THE INPUT ::
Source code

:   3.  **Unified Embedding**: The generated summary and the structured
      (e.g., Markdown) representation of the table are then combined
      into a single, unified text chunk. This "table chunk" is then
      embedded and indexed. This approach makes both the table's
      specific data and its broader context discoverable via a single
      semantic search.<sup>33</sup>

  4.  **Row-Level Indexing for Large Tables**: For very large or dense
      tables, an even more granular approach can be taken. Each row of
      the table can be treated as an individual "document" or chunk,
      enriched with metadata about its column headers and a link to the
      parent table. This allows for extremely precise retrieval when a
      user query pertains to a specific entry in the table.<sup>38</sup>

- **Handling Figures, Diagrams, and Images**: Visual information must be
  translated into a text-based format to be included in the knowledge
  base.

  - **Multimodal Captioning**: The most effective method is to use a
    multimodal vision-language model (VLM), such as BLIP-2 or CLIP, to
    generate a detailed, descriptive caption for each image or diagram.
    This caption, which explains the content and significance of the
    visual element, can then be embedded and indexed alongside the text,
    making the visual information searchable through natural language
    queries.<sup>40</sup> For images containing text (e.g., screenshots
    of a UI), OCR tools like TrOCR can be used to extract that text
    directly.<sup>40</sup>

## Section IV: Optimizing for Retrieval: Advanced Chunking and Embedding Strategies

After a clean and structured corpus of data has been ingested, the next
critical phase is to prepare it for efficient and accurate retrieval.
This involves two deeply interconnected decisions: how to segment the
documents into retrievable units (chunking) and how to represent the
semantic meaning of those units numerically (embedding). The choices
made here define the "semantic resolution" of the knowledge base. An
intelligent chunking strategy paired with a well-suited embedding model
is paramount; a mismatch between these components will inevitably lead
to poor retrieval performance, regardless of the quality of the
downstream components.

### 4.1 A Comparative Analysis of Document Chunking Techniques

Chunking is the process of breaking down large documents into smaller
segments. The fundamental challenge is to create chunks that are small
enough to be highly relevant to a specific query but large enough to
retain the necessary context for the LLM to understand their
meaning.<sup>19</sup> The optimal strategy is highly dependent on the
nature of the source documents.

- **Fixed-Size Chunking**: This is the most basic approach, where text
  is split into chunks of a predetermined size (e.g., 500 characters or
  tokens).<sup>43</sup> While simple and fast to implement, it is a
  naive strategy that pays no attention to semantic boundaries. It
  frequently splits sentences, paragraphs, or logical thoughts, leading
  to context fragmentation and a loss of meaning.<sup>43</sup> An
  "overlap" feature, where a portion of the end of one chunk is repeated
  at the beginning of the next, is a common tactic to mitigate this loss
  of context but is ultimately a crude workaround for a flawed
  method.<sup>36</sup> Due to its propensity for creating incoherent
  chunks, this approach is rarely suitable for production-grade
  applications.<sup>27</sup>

TASK DIRECTIONS :: Reproduce the records above line for line, with the same markup, numbering, and spacing.

ANSWER TO THIS TASK ::
Source code

:   3.  **Unified Embedding**: The generated summary and the structured
      (e.g., Markdown) representation of the table are then combined
      into a single, unified text chunk. This "table chunk" is then
      embedded and indexed. This approach makes both the table's
      specific data and its broader context discoverable via a single
      semantic search.<sup>33</sup>

  4.  **Row-Level Indexing for Large Tables**: For very large or dense
      tables, an even more granular approach can be taken. Each row of
      the table can be treated as an individual "document" or chunk,
      enriched with metadata about its column headers and a link to the
      parent table. This allows for extremely precise retrieval when a
      user query pertains to a specific entry in the table.<sup>38</sup>

- **Handling Figures, Diagrams, and Images**: Visual information must be
  translated into a text-based format to be included in the knowledge
  base.

  - **Multimodal Captioning**: The most effective method is to use a
    multimodal vision-language model (VLM), such as BLIP-2 or CLIP, to
    generate a detailed, descriptive caption for each image or diagram.
    This caption, which explains the content and significance of the
    visual element, can then be embedded and indexed alongside the text,
    making the visual information searchable through natural language
    queries.<sup>40</sup> For images containing text (e.g., screenshots
    of a UI), OCR tools like TrOCR can be used to extract that text
    directly.<sup>40</sup>

## Section IV: Optimizing for Retrieval: Advanced Chunking and Embedding Strategies

After a clean and structured corpus of data has been ingested, the next
critical phase is to prepare it for efficient and accurate retrieval.
This involves two deeply interconnected decisions: how to segment the
documents into retrievable units (chunking) and how to represent the
semantic meaning of those units numerically (embedding). The choices
made here define the "semantic resolution" of the knowledge base. An
intelligent chunking strategy paired with a well-suited embedding model
is paramount; a mismatch between these components will inevitably lead
to poor retrieval performance, regardless of the quality of the
downstream components.

### 4.1 A Comparative Analysis of Document Chunking Techniques

Chunking is the process of breaking down large documents into smaller
segments. The fundamental challenge is to create chunks that are small
enough to be highly relevant to a specific query but large enough to
retain the necessary context for the LLM to understand their
meaning.<sup>19</sup> The optimal strategy is highly dependent on the
nature of the source documents.

- **Fixed-Size Chunking**: This is the most basic approach, where text
  is split into chunks of a predetermined size (e.g., 500 characters or
  tokens).<sup>43</sup> While simple and fast to implement, it is a
  naive strategy that pays no attention to semantic boundaries. It
  frequently splits sentences, paragraphs, or logical thoughts, leading
  to context fragmentation and a loss of meaning.<sup>43</sup> An
  "overlap" feature, where a portion of the end of one chunk is repeated
  at the beginning of the next, is a common tactic to mitigate this loss
  of context but is ultimately a crude workaround for a flawed
  method.<sup>36</sup> Due to its propensity for creating incoherent
  chunks, this approach is rarely suitable for production-grade
  applications.<sup>27</sup>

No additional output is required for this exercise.